** What is expected **
Would you return the lines that run from the start of the data below to the line with "# WITHOUT WARRANTIES", both included, exactly as written and without pictures?

__________

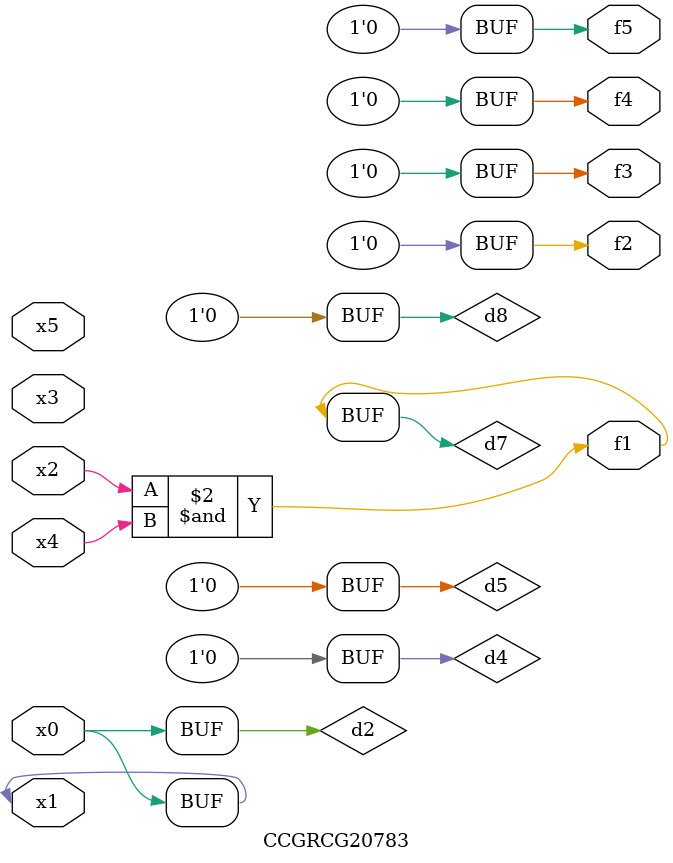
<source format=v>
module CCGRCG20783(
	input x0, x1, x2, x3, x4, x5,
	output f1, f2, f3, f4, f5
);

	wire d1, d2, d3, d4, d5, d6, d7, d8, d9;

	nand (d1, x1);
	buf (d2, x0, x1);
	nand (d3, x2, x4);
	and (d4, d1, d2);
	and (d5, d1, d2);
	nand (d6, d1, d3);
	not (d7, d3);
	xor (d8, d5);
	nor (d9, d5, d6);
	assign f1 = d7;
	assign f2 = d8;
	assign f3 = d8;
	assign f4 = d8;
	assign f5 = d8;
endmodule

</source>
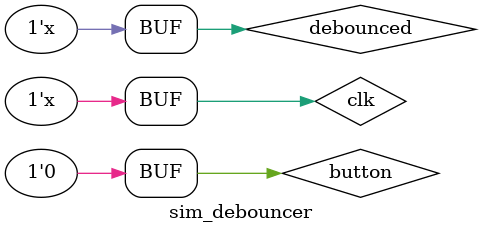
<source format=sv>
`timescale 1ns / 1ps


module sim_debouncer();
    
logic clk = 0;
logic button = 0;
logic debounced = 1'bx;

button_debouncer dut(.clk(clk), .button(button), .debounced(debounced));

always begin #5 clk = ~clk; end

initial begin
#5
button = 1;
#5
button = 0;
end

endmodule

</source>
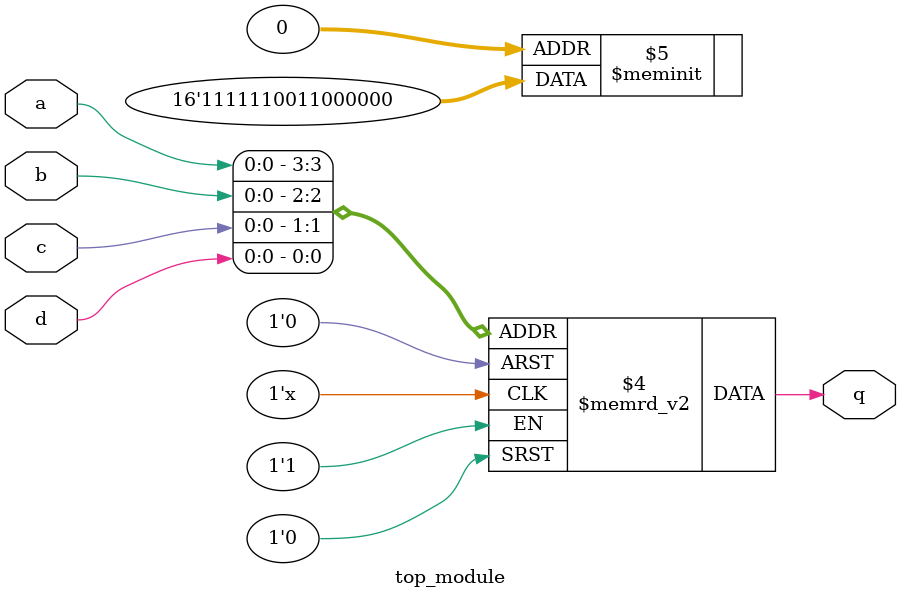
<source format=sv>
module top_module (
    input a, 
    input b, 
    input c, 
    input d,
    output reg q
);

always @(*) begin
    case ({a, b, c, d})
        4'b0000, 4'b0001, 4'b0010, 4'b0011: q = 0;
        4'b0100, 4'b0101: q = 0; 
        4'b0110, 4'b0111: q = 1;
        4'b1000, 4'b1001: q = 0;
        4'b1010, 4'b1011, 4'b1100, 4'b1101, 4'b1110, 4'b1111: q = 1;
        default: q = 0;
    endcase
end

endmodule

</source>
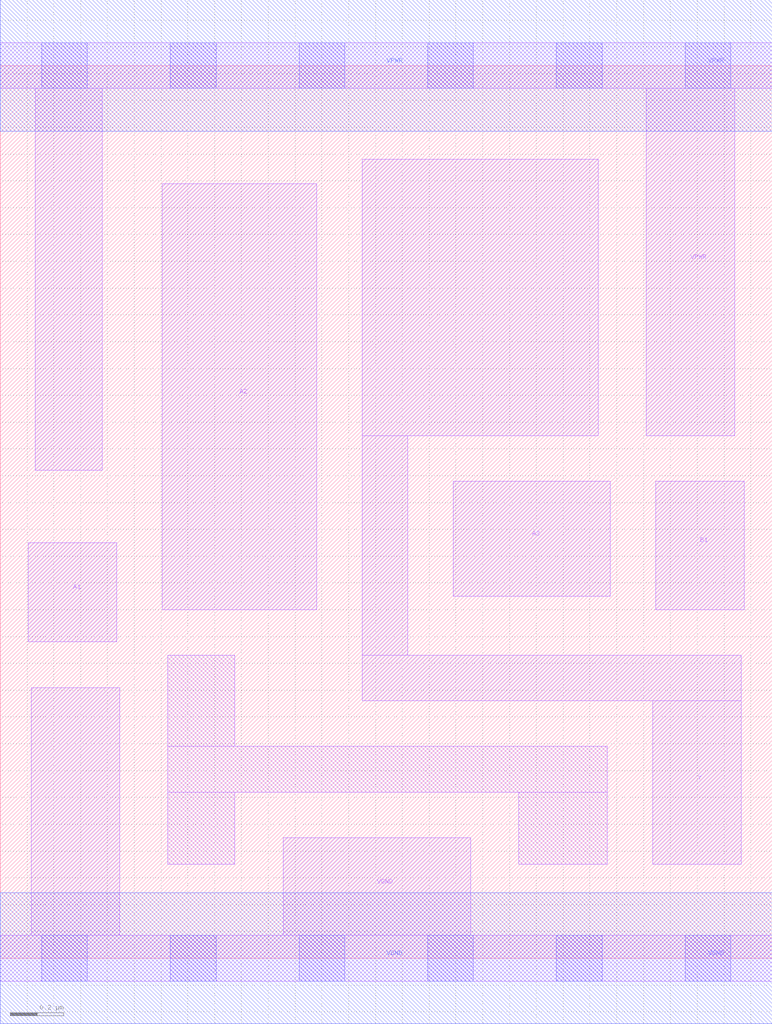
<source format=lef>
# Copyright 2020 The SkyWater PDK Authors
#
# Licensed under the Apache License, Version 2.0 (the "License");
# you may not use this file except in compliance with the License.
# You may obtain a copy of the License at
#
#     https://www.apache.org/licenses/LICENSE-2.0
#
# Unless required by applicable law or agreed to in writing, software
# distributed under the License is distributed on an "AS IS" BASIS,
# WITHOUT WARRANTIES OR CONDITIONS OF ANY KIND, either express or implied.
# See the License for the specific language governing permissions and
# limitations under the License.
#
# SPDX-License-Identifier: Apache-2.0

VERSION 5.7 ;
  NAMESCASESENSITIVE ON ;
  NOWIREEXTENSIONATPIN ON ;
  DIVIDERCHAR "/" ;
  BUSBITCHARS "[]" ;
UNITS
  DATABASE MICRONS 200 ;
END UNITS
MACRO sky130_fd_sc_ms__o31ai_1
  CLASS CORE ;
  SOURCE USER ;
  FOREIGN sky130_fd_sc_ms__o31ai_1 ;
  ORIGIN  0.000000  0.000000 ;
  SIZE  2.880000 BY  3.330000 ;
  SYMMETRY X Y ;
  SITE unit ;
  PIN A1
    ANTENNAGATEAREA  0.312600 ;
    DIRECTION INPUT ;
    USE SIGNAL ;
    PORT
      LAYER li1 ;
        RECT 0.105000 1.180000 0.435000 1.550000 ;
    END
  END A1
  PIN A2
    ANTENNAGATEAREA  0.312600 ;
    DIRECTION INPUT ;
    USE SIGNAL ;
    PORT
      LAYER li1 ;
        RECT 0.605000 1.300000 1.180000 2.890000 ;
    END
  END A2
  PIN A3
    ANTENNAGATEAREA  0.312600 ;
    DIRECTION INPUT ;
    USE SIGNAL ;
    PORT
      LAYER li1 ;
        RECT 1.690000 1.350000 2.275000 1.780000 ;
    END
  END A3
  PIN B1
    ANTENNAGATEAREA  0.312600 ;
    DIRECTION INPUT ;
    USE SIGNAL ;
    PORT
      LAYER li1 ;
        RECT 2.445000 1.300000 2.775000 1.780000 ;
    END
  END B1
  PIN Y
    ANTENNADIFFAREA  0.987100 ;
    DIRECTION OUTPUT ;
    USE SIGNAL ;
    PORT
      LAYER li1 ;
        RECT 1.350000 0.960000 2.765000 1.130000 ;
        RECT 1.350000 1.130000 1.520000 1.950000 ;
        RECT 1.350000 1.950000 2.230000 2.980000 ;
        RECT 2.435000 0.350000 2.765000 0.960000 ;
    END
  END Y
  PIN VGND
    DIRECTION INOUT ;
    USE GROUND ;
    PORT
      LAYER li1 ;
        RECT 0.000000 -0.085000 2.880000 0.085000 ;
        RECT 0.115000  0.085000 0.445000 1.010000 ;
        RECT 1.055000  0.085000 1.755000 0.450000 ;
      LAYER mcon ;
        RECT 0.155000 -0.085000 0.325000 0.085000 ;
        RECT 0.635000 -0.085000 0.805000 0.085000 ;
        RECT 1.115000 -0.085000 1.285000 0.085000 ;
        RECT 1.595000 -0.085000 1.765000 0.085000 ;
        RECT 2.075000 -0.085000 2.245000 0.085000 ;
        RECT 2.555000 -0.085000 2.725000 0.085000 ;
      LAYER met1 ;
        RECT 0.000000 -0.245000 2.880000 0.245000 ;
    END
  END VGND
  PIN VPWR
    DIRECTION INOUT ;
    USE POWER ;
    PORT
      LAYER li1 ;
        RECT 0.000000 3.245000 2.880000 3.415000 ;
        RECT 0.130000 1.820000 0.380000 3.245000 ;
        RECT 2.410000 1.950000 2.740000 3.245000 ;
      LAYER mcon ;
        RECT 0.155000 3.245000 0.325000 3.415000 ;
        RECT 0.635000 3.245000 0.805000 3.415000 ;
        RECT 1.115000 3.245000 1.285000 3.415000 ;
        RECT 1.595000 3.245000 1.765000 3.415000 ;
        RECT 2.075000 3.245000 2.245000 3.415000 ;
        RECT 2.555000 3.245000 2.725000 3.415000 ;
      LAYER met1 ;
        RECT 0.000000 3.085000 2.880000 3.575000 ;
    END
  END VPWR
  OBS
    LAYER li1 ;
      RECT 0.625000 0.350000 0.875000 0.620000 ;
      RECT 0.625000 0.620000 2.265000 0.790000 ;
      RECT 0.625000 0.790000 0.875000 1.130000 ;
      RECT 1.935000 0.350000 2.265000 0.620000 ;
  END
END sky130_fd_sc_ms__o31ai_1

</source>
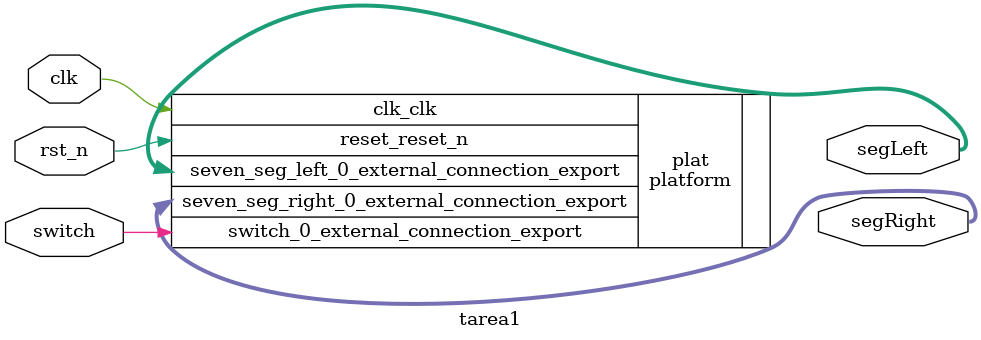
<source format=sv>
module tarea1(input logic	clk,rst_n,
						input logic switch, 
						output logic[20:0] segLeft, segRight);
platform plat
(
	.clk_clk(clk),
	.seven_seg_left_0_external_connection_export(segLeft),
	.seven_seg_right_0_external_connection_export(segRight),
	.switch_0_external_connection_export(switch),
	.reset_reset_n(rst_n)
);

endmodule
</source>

__________

** Task result **
<source format=v>
module CCGRCG20783(
	input x0, x1, x2, x3, x4, x5,
	output f1, f2, f3, f4, f5
);

	wire d1, d2, d3, d4, d5, d6, d7, d8, d9;

	nand (d1, x1);
	buf (d2, x0, x1);
	nand (d3, x2, x4);
	and (d4, d1, d2);
	and (d5, d1, d2);
	nand (d6, d1, d3);
	not (d7, d3);
	xor (d8, d5);
	nor (d9, d5, d6);
	assign f1 = d7;
	assign f2 = d8;
	assign f3 = d8;
	assign f4 = d8;
	assign f5 = d8;
endmodule

</source>
<source format=sv>
`timescale 1ns / 1ps


module sim_debouncer();
    
logic clk = 0;
logic button = 0;
logic debounced = 1'bx;

button_debouncer dut(.clk(clk), .button(button), .debounced(debounced));

always begin #5 clk = ~clk; end

initial begin
#5
button = 1;
#5
button = 0;
end

endmodule

</source>
<source format=sv>
module top_module (
    input a, 
    input b, 
    input c, 
    input d,
    output reg q
);

always @(*) begin
    case ({a, b, c, d})
        4'b0000, 4'b0001, 4'b0010, 4'b0011: q = 0;
        4'b0100, 4'b0101: q = 0; 
        4'b0110, 4'b0111: q = 1;
        4'b1000, 4'b1001: q = 0;
        4'b1010, 4'b1011, 4'b1100, 4'b1101, 4'b1110, 4'b1111: q = 1;
        default: q = 0;
    endcase
end

endmodule

</source>
<source format=lef>
# Copyright 2020 The SkyWater PDK Authors
#
# Licensed under the Apache License, Version 2.0 (the "License");
# you may not use this file except in compliance with the License.
# You may obtain a copy of the License at
#
#     https://www.apache.org/licenses/LICENSE-2.0
#
# Unless required by applicable law or agreed to in writing, software
# distributed under the License is distributed on an "AS IS" BASIS,
# WITHOUT WARRANTIES OR CONDITIONS OF ANY KIND, either express or implied.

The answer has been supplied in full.